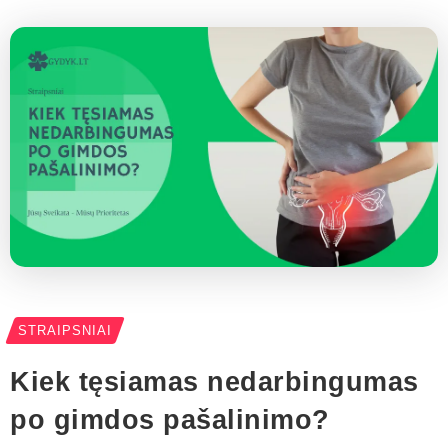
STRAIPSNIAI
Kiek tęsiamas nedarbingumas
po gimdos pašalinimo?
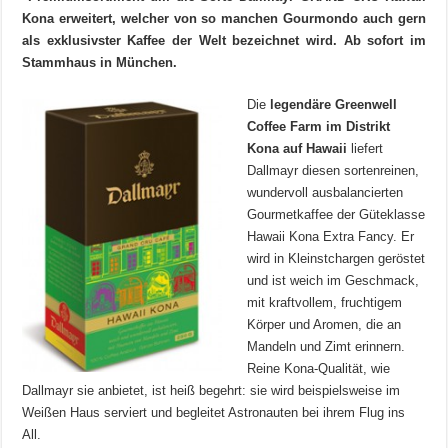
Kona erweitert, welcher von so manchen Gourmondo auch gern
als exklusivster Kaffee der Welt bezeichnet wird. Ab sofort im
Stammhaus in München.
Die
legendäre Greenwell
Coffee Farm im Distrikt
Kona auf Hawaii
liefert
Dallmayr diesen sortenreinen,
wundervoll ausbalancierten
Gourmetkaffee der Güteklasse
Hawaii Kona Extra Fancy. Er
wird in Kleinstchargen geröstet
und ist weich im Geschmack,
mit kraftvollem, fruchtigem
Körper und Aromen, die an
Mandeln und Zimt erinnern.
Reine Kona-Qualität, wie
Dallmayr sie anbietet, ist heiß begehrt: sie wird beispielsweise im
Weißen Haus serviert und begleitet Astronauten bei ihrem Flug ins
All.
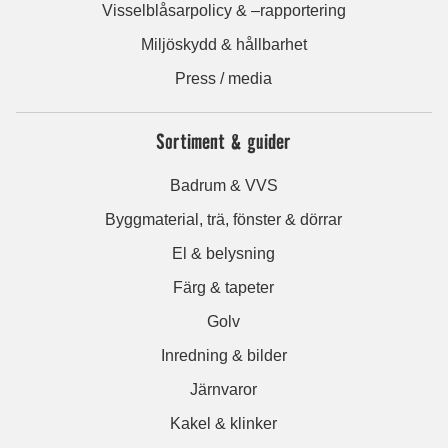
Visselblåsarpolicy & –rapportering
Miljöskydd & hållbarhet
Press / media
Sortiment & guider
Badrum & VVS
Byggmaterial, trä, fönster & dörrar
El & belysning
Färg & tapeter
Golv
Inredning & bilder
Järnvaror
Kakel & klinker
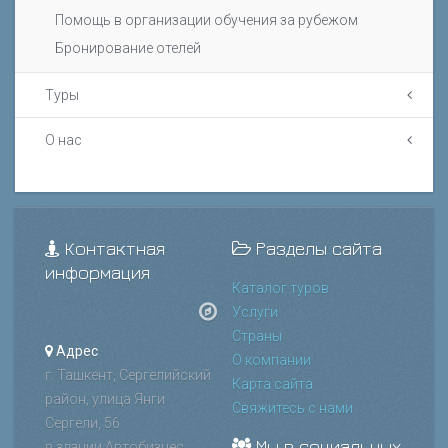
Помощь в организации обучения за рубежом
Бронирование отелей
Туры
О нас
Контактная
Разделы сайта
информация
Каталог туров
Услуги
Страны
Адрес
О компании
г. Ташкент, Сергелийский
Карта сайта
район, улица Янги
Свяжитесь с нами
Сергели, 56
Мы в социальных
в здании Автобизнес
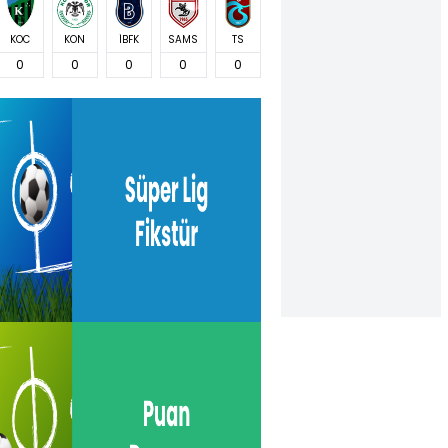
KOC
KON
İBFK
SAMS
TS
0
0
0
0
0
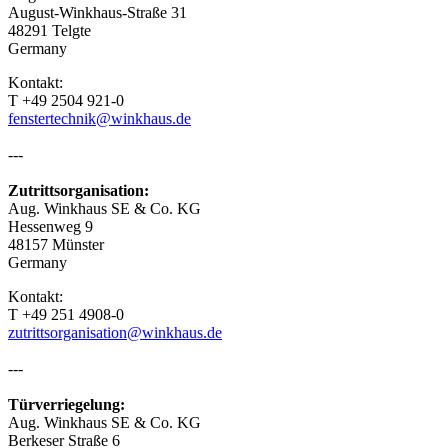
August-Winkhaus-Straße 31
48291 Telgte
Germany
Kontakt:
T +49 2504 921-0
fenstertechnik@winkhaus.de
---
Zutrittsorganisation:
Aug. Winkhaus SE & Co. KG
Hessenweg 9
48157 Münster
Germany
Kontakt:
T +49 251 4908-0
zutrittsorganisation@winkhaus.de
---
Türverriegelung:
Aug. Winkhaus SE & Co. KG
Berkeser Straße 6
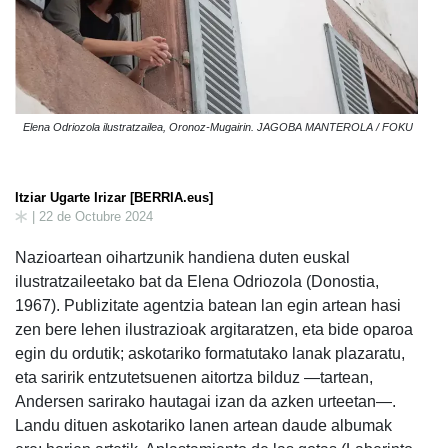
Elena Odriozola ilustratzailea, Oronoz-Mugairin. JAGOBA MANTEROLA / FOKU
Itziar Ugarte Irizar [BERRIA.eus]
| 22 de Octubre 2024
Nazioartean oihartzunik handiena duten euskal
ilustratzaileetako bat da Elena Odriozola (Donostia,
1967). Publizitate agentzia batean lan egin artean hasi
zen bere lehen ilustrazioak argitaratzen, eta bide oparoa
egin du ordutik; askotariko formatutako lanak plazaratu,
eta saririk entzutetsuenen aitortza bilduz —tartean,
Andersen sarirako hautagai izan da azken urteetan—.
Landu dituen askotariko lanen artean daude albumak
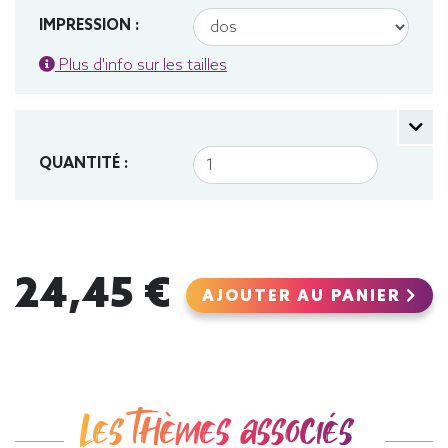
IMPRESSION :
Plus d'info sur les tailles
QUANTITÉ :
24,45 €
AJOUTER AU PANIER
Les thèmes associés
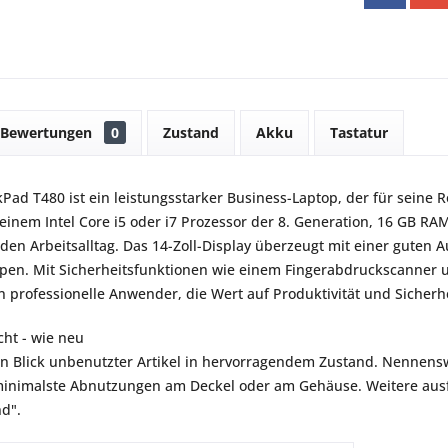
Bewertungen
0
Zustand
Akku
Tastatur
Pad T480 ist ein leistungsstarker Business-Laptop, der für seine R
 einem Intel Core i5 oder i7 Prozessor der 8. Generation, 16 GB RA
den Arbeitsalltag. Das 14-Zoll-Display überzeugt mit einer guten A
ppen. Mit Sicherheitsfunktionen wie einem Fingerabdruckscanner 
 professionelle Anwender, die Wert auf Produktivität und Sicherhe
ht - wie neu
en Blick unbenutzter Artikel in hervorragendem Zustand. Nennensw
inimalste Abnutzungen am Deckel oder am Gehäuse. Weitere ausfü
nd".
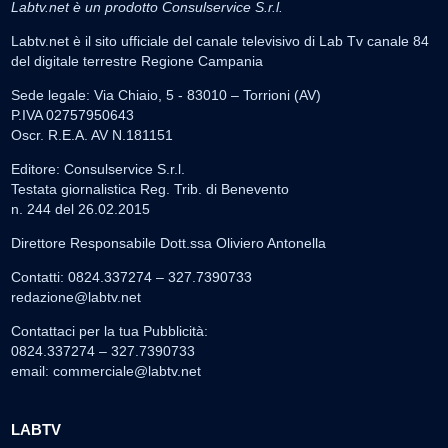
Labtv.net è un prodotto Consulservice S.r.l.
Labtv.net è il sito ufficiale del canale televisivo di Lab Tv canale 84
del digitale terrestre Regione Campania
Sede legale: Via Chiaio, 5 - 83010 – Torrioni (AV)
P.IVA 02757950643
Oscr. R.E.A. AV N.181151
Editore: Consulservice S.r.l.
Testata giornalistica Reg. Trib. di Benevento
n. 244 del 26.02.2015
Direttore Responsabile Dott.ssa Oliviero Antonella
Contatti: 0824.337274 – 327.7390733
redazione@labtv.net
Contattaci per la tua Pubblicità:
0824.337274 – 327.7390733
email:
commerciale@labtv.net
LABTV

* * *

Update the items above by changing "Germany" to "Deutschland" everywhere it appears and leaving everything else unchanged. Leave the pictures out of your answer.

- [Answer box]:
STRAIPSNIAI
Kiek tęsiamas nedarbingumas
po gimdos pašalinimo?
Kona erweitert, welcher von so manchen Gourmondo auch gern
als exklusivster Kaffee der Welt bezeichnet wird. Ab sofort im
Stammhaus in München.
Die
legendäre Greenwell
Coffee Farm im Distrikt
Kona auf Hawaii
liefert
Dallmayr diesen sortenreinen,
wundervoll ausbalancierten
Gourmetkaffee der Güteklasse
Hawaii Kona Extra Fancy. Er
wird in Kleinstchargen geröstet
und ist weich im Geschmack,
mit kraftvollem, fruchtigem
Körper und Aromen, die an
Mandeln und Zimt erinnern.
Reine Kona-Qualität, wie
Dallmayr sie anbietet, ist heiß begehrt: sie wird beispielsweise im
Weißen Haus serviert und begleitet Astronauten bei ihrem Flug ins
All.
Visselblåsarpolicy & –rapportering
Miljöskydd & hållbarhet
Press / media
Sortiment & guider
Badrum & VVS
Byggmaterial, trä, fönster & dörrar
El & belysning
Färg & tapeter
Golv
Inredning & bilder
Järnvaror
Kakel & klinker
Помощь в организации обучения за рубежом
Бронирование отелей
Туры
О нас
Контактная
Разделы сайта
информация
Каталог туров
Услуги
Страны
Адрес
О компании
г. Ташкент, Сергелийский
Карта сайта
район, улица Янги
Свяжитесь с нами
Сергели, 56
Мы в социальных
в здании Автобизнес
KOC
KON
İBFK
SAMS
TS
0
0
0
0
0
August-Winkhaus-Straße 31
48291 Telgte
Deutschland
Kontakt:
T +49 2504 921-0
fenstertechnik@winkhaus.de
---
Zutrittsorganisation:
Aug. Winkhaus SE & Co. KG
Hessenweg 9
48157 Münster
Deutschland
Kontakt:
T +49 251 4908-0
zutrittsorganisation@winkhaus.de
---
Türverriegelung:
Aug. Winkhaus SE & Co. KG
Berkeser Straße 6
Elena Odriozola ilustratzailea, Oronoz-Mugairin. JAGOBA MANTEROLA / FOKU
Itziar Ugarte Irizar [BERRIA.eus]
| 22 de Octubre 2024
Nazioartean oihartzunik handiena duten euskal
ilustratzaileetako bat da Elena Odriozola (Donostia,
1967). Publizitate agentzia batean lan egin artean hasi
zen bere lehen ilustrazioak argitaratzen, eta bide oparoa
egin du ordutik; askotariko formatutako lanak plazaratu,
eta saririk entzutetsuenen aitortza bilduz —tartean,
Andersen sarirako hautagai izan da azken urteetan—.
Landu dituen askotariko lanen artean daude albumak
IMPRESSION :
Plus d'info sur les tailles
QUANTITÉ :
24,45 €
AJOUTER AU PANIER
Les thèmes associés
Bewertungen
0
Zustand
Akku
Tastatur
Pad T480 ist ein leistungsstarker Business-Laptop, der für seine R
 einem Intel Core i5 oder i7 Prozessor der 8. Generation, 16 GB RA
den Arbeitsalltag. Das 14-Zoll-Display überzeugt mit einer guten A
ppen. Mit Sicherheitsfunktionen wie einem Fingerabdruckscanner 
 professionelle Anwender, die Wert auf Produktivität und Sicherhe
ht - wie neu
en Blick unbenutzter Artikel in hervorragendem Zustand. Nennensw
inimalste Abnutzungen am Deckel oder am Gehäuse. Weitere ausfü
nd".
Labtv.net è un prodotto Consulservice S.r.l.
Labtv.net è il sito ufficiale del canale televisivo di Lab Tv canale 84
del digitale terrestre Regione Campania
Sede legale: Via Chiaio, 5 - 83010 – Torrioni (AV)
P.IVA 02757950643
Oscr. R.E.A. AV N.181151
Editore: Consulservice S.r.l.
Testata giornalistica Reg. Trib. di Benevento
n. 244 del 26.02.2015
Direttore Responsabile Dott.ssa Oliviero Antonella
Contatti: 0824.337274 – 327.7390733
redazione@labtv.net
Contattaci per la tua Pubblicità:
0824.337274 – 327.7390733
email:
commerciale@labtv.net
LABTV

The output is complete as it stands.